*Description of the task*. Pull every line containing "Right" from the listing.

* * * * * * *

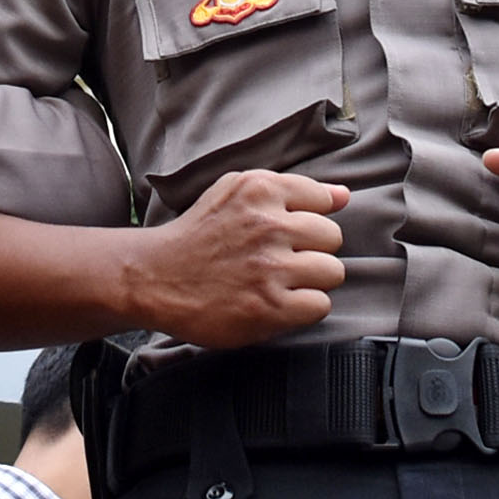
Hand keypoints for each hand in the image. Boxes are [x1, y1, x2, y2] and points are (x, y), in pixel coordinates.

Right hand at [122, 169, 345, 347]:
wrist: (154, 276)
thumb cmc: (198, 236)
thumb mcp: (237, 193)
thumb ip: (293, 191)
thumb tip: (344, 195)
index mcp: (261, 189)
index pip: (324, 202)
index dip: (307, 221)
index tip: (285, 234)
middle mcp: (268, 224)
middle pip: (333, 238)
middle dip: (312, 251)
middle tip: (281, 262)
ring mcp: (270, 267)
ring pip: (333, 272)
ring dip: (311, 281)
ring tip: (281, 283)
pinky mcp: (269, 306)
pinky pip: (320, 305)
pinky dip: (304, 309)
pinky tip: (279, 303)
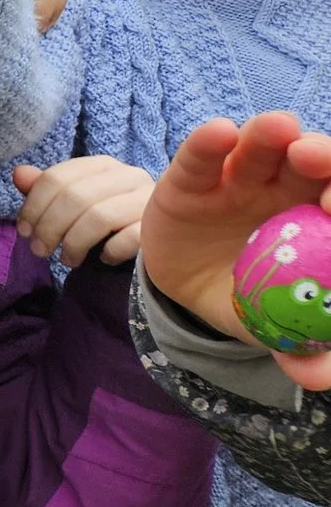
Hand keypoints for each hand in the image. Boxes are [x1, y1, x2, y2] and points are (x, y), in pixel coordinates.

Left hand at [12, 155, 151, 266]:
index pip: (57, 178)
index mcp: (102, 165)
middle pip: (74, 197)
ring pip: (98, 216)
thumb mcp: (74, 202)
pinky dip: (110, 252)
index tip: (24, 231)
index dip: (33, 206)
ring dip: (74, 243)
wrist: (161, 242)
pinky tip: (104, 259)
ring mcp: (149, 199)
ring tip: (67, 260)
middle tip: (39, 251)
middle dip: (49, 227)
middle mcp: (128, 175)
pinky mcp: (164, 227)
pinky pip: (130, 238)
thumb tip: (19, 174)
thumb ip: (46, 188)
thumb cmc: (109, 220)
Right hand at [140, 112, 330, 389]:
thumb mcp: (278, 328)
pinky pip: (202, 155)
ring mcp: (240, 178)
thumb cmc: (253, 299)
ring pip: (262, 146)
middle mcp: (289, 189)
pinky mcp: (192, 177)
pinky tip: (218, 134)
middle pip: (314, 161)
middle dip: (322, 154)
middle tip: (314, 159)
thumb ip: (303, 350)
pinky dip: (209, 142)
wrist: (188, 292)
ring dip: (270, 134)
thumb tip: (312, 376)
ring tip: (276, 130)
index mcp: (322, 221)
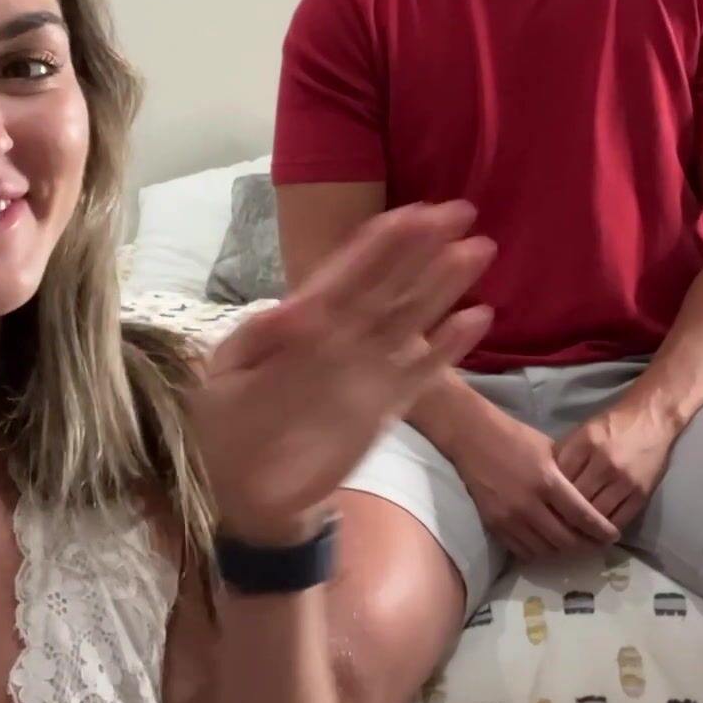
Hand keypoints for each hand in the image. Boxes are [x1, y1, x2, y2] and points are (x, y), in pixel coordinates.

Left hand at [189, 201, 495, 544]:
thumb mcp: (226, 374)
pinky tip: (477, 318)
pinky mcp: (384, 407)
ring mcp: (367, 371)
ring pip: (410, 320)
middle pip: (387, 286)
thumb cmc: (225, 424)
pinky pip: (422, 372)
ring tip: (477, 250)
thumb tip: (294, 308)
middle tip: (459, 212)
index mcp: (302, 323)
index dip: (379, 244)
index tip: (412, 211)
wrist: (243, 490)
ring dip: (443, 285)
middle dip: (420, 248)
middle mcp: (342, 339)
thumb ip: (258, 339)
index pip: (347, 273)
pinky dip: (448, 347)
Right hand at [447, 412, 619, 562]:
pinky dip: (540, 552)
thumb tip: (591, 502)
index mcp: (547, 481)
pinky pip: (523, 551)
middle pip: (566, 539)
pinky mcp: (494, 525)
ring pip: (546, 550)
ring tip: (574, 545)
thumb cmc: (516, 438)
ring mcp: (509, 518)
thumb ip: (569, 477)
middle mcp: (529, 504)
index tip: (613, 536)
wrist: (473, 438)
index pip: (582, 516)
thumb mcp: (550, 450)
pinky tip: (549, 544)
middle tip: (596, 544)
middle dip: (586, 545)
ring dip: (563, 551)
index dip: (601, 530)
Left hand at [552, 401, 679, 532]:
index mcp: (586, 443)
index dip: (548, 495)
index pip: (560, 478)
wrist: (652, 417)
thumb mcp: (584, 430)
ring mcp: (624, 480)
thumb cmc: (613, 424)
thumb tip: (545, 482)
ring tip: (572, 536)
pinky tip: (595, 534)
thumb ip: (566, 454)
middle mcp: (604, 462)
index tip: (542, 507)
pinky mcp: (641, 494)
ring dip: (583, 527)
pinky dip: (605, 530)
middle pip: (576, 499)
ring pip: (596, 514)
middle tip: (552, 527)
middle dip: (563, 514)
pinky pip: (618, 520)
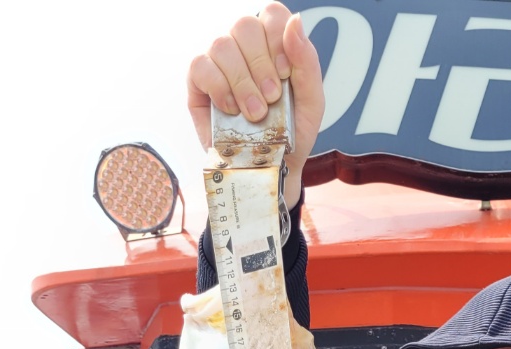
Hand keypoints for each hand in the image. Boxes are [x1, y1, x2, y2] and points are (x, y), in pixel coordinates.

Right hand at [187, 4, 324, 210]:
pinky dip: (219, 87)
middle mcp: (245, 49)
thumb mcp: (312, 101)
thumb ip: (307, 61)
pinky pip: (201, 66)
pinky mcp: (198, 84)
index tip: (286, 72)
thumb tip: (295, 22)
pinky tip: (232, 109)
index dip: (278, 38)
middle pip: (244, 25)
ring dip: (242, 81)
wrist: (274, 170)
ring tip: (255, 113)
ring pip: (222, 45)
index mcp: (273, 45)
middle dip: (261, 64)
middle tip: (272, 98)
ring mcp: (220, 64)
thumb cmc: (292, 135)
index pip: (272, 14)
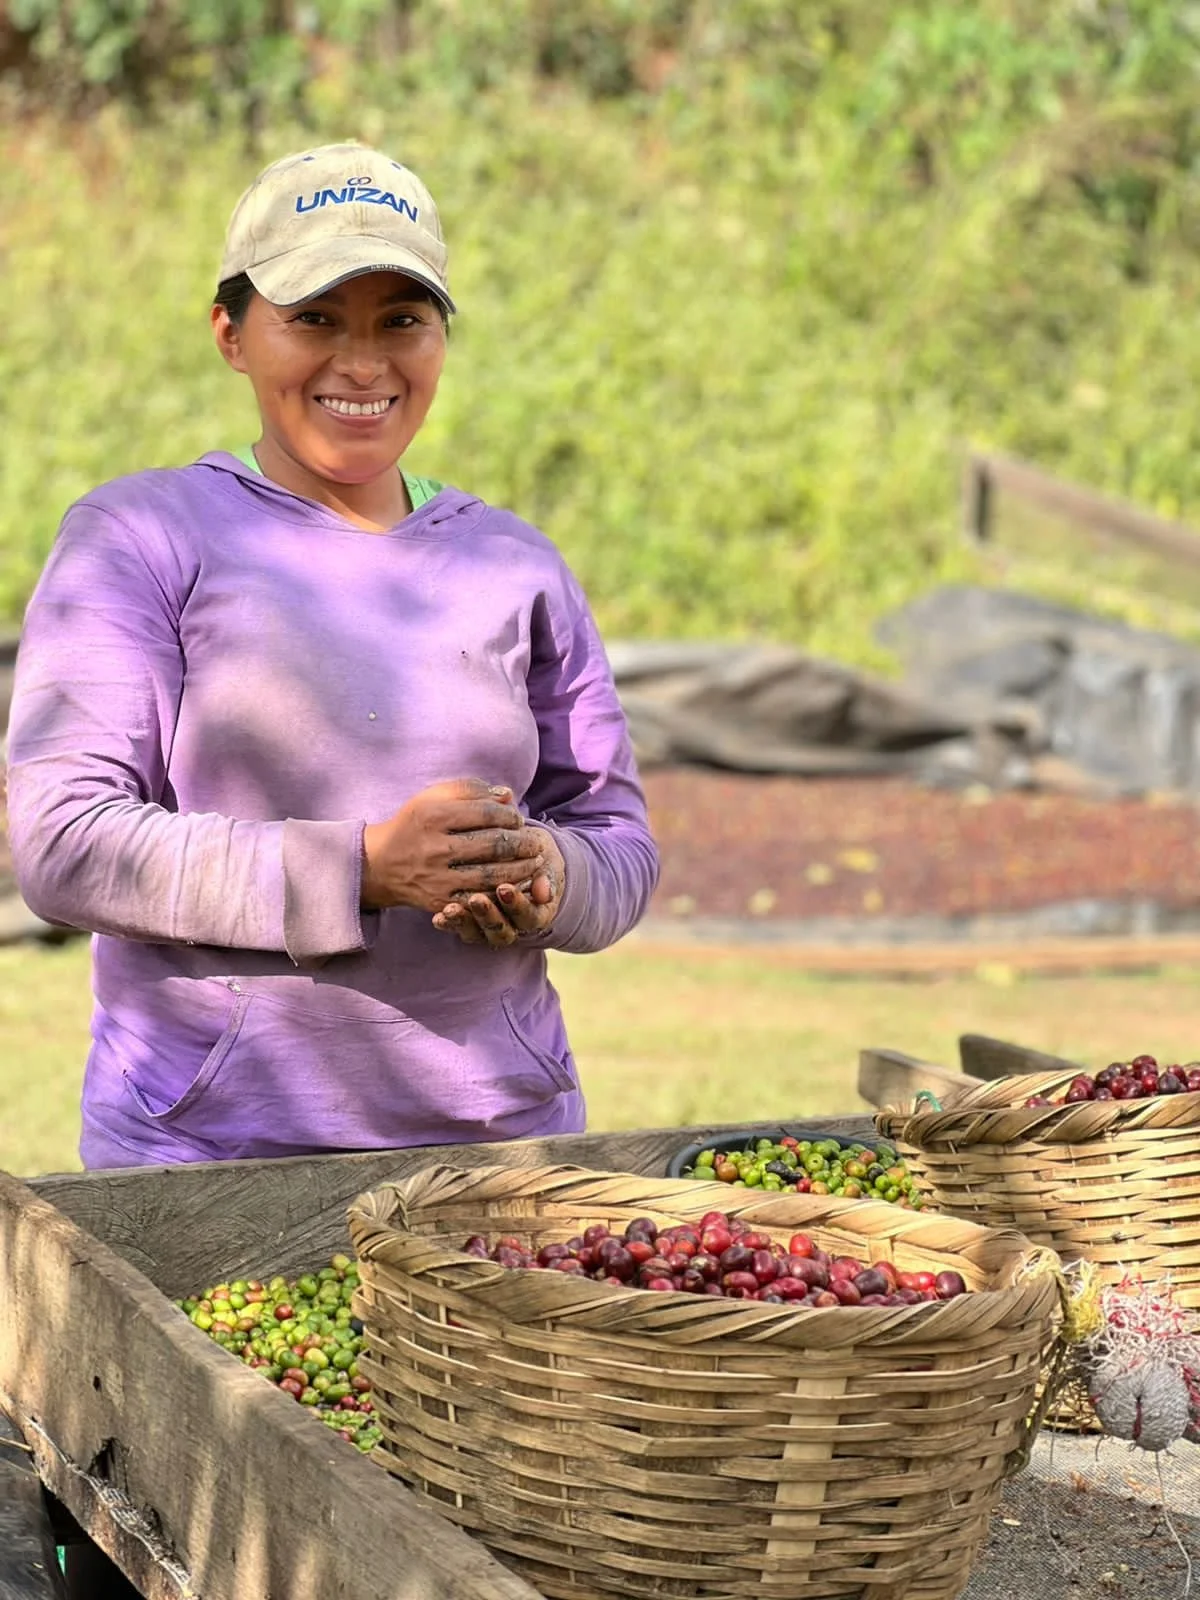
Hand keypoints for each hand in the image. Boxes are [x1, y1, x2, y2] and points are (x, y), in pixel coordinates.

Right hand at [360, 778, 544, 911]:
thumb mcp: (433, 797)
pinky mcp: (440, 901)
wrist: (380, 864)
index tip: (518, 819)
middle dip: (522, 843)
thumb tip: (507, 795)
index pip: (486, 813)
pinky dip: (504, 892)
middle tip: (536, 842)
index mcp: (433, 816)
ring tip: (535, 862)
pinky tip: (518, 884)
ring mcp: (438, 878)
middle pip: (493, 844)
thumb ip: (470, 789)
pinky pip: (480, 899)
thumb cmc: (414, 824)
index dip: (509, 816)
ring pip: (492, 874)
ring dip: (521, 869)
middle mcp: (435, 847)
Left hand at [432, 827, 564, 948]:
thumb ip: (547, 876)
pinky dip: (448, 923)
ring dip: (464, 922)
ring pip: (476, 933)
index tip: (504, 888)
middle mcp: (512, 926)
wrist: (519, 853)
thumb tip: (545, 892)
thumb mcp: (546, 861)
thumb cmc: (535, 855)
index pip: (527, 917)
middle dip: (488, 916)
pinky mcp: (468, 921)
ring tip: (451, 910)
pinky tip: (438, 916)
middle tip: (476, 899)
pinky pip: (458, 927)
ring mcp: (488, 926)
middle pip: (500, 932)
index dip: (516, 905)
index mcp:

* * * * * * *

*Answer space*.
Right hand at [122, 169, 345, 347]:
Right hand at [140, 112, 330, 389]:
Right hand at [447, 412, 619, 562]:
Right hand at [187, 4, 324, 210]:
Right hand at [360, 778, 544, 911]:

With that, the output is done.